**Problem details:** Can you retype the stretch of rows below, from the line containing "proporcionando um alívio" through the line containing "frequentemente marcado por", character for character?

**Records supplied:**
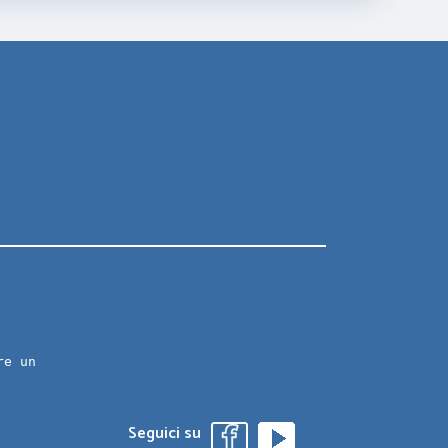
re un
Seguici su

==

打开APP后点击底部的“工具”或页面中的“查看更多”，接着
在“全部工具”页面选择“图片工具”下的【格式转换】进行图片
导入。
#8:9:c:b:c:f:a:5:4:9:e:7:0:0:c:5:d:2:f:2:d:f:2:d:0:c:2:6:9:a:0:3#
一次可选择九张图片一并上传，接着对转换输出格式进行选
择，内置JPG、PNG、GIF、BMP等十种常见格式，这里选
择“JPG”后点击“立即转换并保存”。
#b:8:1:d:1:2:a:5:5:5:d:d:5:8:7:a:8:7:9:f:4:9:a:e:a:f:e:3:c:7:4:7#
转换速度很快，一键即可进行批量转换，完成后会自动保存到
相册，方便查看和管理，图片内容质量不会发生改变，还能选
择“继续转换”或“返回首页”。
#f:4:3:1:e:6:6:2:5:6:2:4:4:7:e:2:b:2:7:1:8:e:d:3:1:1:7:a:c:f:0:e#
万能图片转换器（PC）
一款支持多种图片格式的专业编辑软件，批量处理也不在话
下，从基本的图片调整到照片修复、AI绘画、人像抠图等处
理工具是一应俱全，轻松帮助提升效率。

---

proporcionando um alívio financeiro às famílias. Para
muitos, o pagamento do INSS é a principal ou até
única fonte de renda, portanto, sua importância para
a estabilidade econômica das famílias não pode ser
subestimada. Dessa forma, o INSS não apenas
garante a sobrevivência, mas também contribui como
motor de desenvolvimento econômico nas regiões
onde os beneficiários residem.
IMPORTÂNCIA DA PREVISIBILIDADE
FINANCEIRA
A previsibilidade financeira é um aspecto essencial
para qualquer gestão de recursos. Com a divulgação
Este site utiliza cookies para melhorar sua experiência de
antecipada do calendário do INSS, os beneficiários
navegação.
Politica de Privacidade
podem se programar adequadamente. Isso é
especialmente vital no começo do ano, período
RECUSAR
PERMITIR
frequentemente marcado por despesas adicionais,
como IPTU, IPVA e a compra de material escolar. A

**Exercise solution:**
proporcionando um alívio financeiro às famílias. Para
muitos, o pagamento do INSS é a principal ou até
única fonte de renda, portanto, sua importância para
a estabilidade econômica das famílias não pode ser
subestimada. Dessa forma, o INSS não apenas
garante a sobrevivência, mas também contribui como
motor de desenvolvimento econômico nas regiões
onde os beneficiários residem.
IMPORTÂNCIA DA PREVISIBILIDADE
FINANCEIRA
A previsibilidade financeira é um aspecto essencial
para qualquer gestão de recursos. Com a divulgação
Este site utiliza cookies para melhorar sua experiência de
antecipada do calendário do INSS, os beneficiários
navegação.
Politica de Privacidade
podem se programar adequadamente. Isso é
especialmente vital no começo do ano, período
RECUSAR
PERMITIR
frequentemente marcado por despesas adicionais,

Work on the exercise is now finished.